实现Pytorch完成类别分类
Object
- 基本掌握使用pytorch框架进行神经网络训练任务
- 使用Pycharm,Google Colab完成代码编写
- 本次实验只是来熟悉一下训练的流程,因此模型比较简单
1. 编写代码
数据集介绍
CIFAR-10数据集包含6000张大小是(32,32)的图片数据,有10个类别。训练集有5000张,测试集1000张。
数据读取以及数据加载
# 创建一个transform
transform = torchvision.transforms.Compose([
torchvision.transforms.ToTensor()
])
# 准备数据
# 参数 train=True 表示是训练数据 ,False是测试数据
train_data = torchvision.datasets.CIFAR10("./dataset", train=True, transform=transform,
download=False)
test_data = torchvision.datasets.CIFAR10("./pytorch/dataset", train=False, transform=transform,
download=False)
# 加载数据
train_dataloader = DataLoader(train_data, batch_size=64)

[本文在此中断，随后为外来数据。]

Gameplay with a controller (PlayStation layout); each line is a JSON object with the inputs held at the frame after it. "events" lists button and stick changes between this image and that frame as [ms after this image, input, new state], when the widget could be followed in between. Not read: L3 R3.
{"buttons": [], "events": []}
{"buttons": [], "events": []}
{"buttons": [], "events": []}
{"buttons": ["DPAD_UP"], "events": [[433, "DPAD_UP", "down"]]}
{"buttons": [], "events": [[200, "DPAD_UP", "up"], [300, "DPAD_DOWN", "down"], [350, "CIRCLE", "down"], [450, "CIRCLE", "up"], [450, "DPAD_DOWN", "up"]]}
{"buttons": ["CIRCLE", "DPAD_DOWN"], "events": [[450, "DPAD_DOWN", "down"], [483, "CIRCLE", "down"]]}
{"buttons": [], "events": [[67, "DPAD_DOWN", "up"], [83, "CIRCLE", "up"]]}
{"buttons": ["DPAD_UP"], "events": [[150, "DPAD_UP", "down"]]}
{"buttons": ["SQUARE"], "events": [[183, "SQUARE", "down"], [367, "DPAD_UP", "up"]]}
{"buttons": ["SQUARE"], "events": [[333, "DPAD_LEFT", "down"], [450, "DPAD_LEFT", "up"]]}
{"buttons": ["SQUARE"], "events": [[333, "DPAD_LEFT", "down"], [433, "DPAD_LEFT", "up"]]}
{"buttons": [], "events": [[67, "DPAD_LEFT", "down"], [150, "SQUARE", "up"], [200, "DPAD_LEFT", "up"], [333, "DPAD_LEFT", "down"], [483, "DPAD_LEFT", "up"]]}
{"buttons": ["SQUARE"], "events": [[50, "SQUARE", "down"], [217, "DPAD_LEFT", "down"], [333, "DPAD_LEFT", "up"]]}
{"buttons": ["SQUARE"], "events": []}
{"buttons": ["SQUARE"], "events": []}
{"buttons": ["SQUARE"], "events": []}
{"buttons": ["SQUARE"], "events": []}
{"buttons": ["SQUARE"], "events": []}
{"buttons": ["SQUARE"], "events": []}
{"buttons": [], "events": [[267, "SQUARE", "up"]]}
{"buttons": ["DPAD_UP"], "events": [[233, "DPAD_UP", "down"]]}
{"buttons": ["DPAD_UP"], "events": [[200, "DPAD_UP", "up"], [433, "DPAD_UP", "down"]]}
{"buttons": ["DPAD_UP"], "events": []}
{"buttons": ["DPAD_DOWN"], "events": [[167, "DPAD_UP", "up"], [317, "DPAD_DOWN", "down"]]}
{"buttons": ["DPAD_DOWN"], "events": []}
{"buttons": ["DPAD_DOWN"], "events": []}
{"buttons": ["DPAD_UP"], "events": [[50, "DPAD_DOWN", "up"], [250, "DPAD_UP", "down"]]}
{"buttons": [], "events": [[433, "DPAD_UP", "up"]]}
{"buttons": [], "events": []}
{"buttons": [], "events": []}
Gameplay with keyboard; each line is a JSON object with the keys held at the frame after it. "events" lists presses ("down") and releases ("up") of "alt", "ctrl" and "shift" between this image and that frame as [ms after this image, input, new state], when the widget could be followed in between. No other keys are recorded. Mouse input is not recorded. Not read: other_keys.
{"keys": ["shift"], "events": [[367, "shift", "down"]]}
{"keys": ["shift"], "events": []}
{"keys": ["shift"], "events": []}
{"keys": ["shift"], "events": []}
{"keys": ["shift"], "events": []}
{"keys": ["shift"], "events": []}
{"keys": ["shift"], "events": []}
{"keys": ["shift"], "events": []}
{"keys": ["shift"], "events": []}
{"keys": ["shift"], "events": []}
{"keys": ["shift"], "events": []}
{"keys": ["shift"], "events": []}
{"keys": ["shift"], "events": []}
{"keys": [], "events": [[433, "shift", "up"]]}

test_dataloader = DataLoader(test_data, batch_size=64)
目录结构
- network是写的是vgg16的网络结构
VGG16的架构如下
代码
import torch
from torch import nn
# 定义网路结构
class VGG16(nn.Module):
def __init__(self) -> None:
super().__init__()
self.model = nn.Sequential(
nn.Conv2d(3, 32, 5, 1, 2),
nn.MaxPool2d(2),
nn.Conv2d(32, 32, 5, 1, 2),
nn.MaxPool2d(2),
nn.Conv2d(32, 64, 5, 1, 2),
nn.MaxPool2d(2),
nn.Flatten(),
nn.Linear(1024, 64),
nn.Linear(64, 10)
)
def forward(self, input):
output = self.model(input)
return output
if __name__ == '__main__':
mymodel =VGG16()
input = torch.ones((64,3,32,32))
output = mymodel(input)
print(output.shape)
plot_util.py
import matplotlib.pyplot as plt
import seaborn as sns
# 画出train图线
def plot(train_loss):
# sns.set()
sns.set_style("dark")
# sns.despine()
idx_list = [i for i in range(len(train_loss))]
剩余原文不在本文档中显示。